Но он, именно он, удостоился некоторого ответа. Жест доброй воли. Не то чтобы прямой ответ на заданные вопросы, но все-таки и не полное их игнорирование. У меня появилось невольное подозрение, что кто-то в данном конкретном случае ускорил ход дела, проделал важную подготовительную работу: собрал результаты изысканий и размышлений, исследований, опросов, организовал материал (что, в общем-то, абсолютно не характерно для его сонной натуры). Кто-то воистину превзошел самого себя.

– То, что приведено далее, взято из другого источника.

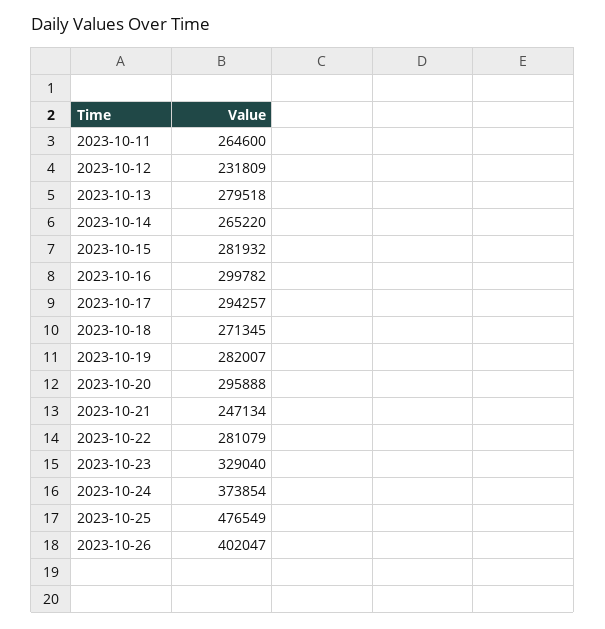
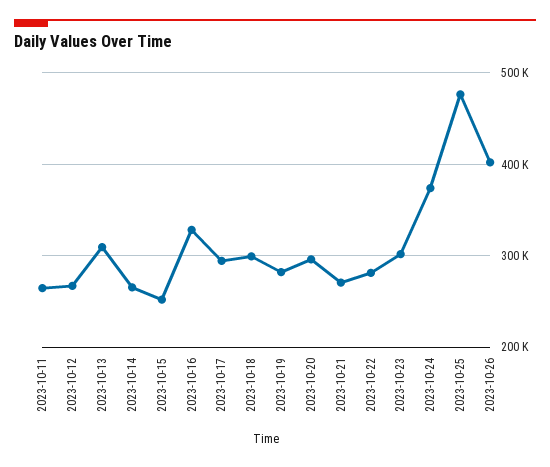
  {
    "2023-10-11": 264600,
-   "2023-10-12": 231809,
+   "2023-10-12": 270000,
-   "2023-10-13": 279518,
+   "2023-10-13": 310000,
    "2023-10-14": 265220,
-   "2023-10-15": 281932,
+   "2023-10-15": 250000,
-   "2023-10-16": 299782,
+   "2023-10-16": 330000,
    "2023-10-17": 294257,
-   "2023-10-18": 271345,
+   "2023-10-18": 300000,
    "2023-10-19": 282007,
    "2023-10-20": 295888,
-   "2023-10-21": 247134,
+   "2023-10-21": 270000,
    "2023-10-22": 281079,
-   "2023-10-23": 329040,
+   "2023-10-23": 300000,
    "2023-10-24": 373854,
    "2023-10-25": 476549,
    "2023-10-26": 402047
  }

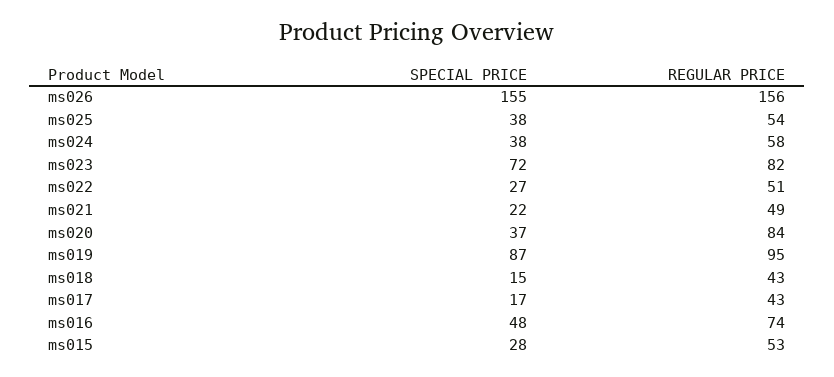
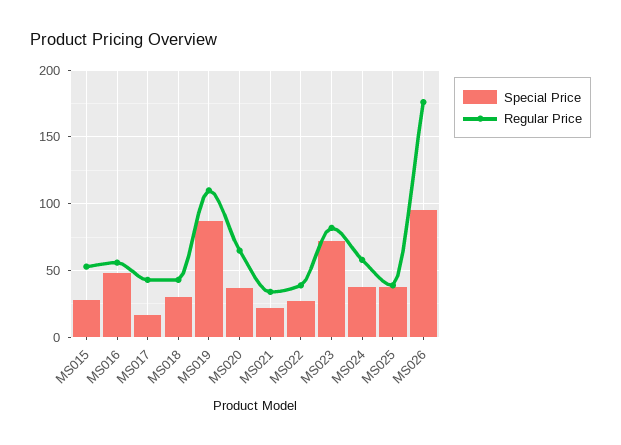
  {
    "SPECIAL PRICE": {
-     "ms026": 155,
+     "ms026": 95,
      "ms025": 38,
      "ms024": 38,
      "ms023": 72,
      "ms022": 27,
      "ms021": 22,
      "ms020": 37,
      "ms019": 87,
-     "ms018": 15,
+     "ms018": 30,
      "ms017": 17,
      "ms016": 48,
      "ms015": 28
    },
    "REGULAR PRICE": {
-     "ms026": 156,
+     "ms026": 175,
-     "ms025": 54,
+     "ms025": 40,
      "ms024": 58,
      "ms023": 82,
-     "ms022": 51,
+     "ms022": 40,
-     "ms021": 49,
+     "ms021": 35,
-     "ms020": 84,
+     "ms020": 65,
-     "ms019": 95,
+     "ms019": 110,
      "ms018": 43,
      "ms017": 43,
-     "ms016": 74,
+     "ms016": 55,
      "ms015": 53
    }
  }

Потому что в сумерки, в проливе Каттегат между Швецией и Данией, косяк вдруг остановился без всякой видимой причины. Было еще слишком рано для вечерней гийоа. Бруно встрепенулся, слегка смущенный и растерянный от того, что ненароком задремал во время послеобеденного плавания. Посмотрел вокруг и не увидел ничего, кроме тихого спокойного моря. Едва ощутимый ветерок - похожий на еле заметное колыхание театрального занавеса - развевал голубой горизонт и надувал его, словно гигантский парус. Рыбы стояли на месте и ритмично двигали плавниками, равнодушные ко всему на свете. Косяк журавлей с вытянутыми шеями пронесся в небе. Как обычно в минуту волнения, Бруно начал бить ладонями по воде и слегка шевелить губами. Странное воспаление распространилось в последние дни вокруг двух ранок у него на груди, сбоку, над ребрами, и немного беспокоило его. Он заметил, что жжение становится сильней. Потер досаждавшие раны ладонями и напряженно ждал.